(Stored entries)
* * * * * * *

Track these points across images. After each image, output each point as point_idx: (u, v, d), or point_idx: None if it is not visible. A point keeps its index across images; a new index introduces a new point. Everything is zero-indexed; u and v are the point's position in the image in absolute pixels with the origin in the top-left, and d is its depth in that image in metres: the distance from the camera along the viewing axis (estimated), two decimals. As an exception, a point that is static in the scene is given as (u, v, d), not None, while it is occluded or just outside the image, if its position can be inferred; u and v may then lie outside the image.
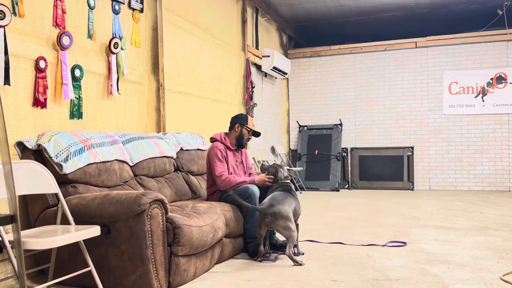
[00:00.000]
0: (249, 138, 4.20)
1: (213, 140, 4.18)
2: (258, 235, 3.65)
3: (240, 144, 4.17)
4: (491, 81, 8.70)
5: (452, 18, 9.27)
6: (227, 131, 4.25)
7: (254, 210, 3.65)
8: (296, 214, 3.76)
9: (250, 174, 4.29)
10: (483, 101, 8.74)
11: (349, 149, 9.53)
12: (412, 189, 8.99)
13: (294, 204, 3.71)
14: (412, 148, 9.11)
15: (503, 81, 8.63)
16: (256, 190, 3.82)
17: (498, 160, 8.67)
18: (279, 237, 4.17)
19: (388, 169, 9.19)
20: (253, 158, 7.59)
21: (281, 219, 3.52)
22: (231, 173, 4.06)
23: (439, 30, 9.34)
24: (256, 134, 4.22)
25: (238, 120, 4.17)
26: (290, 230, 3.54)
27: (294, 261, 3.50)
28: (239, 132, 4.14)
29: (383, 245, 4.13)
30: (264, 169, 4.14)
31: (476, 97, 8.79)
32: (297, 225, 3.82)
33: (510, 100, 8.58)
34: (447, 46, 8.94)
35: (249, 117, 4.23)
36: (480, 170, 8.77)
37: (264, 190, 3.98)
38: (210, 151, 4.07)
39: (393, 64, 9.30)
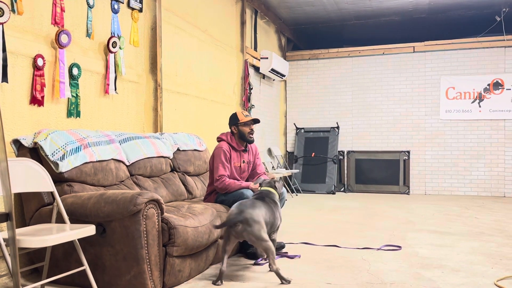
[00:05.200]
0: (251, 130, 4.04)
1: (219, 139, 4.11)
2: (223, 251, 3.19)
3: (246, 140, 4.04)
4: (488, 87, 8.73)
5: (450, 24, 9.31)
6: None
7: (223, 225, 3.21)
8: (269, 224, 3.36)
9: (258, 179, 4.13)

* * * * * * *

#### [ABOUT THIS TASK]
Drop the pictures and reproduce the rest of the data exactly.

#### [TASK ANSWER]
Track these points across images. After each image, output each point as point_idx: (u, v, d), or point_idx: None if it is not visible. A point keeps its index across images; a new index introduces a new point. Everything is zero-indexed; u and v are the point's position in the image in absolute pixels with the origin in the top-left, and d is its depth in that image in metres: the distance from the camera along the viewing axis (estimated), two decimals. As an exception, a point that is static in the scene is given as (u, v, d), not None, while it is occluded or just outside the image, if its position can be inferred; u and v may then lie outside the image.
[00:00.000]
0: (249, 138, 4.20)
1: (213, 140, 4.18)
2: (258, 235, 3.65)
3: (240, 144, 4.17)
4: (491, 81, 8.70)
5: (452, 18, 9.27)
6: (227, 131, 4.25)
7: (254, 210, 3.65)
8: (296, 214, 3.76)
9: (250, 174, 4.29)
10: (483, 101, 8.74)
11: (349, 149, 9.53)
12: (412, 189, 8.99)
13: (294, 204, 3.71)
14: (412, 148, 9.11)
15: (503, 81, 8.63)
16: (256, 190, 3.82)
17: (498, 160, 8.67)
18: (279, 237, 4.17)
19: (388, 169, 9.19)
20: (253, 158, 7.59)
21: (281, 219, 3.52)
22: (231, 173, 4.06)
23: (439, 30, 9.34)
24: (256, 134, 4.22)
25: (238, 120, 4.17)
26: (290, 230, 3.54)
27: (294, 261, 3.50)
28: (239, 132, 4.14)
29: (383, 245, 4.13)
30: (264, 169, 4.14)
31: (476, 97, 8.79)
32: (297, 225, 3.82)
33: (510, 100, 8.58)
34: (447, 46, 8.94)
35: (249, 117, 4.23)
36: (480, 170, 8.77)
37: (264, 190, 3.98)
38: (210, 151, 4.07)
39: (393, 64, 9.30)
[00:05.200]
0: (251, 130, 4.04)
1: (219, 139, 4.11)
2: (223, 251, 3.19)
3: (246, 140, 4.04)
4: (488, 87, 8.73)
5: (450, 24, 9.31)
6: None
7: (223, 225, 3.21)
8: (269, 224, 3.36)
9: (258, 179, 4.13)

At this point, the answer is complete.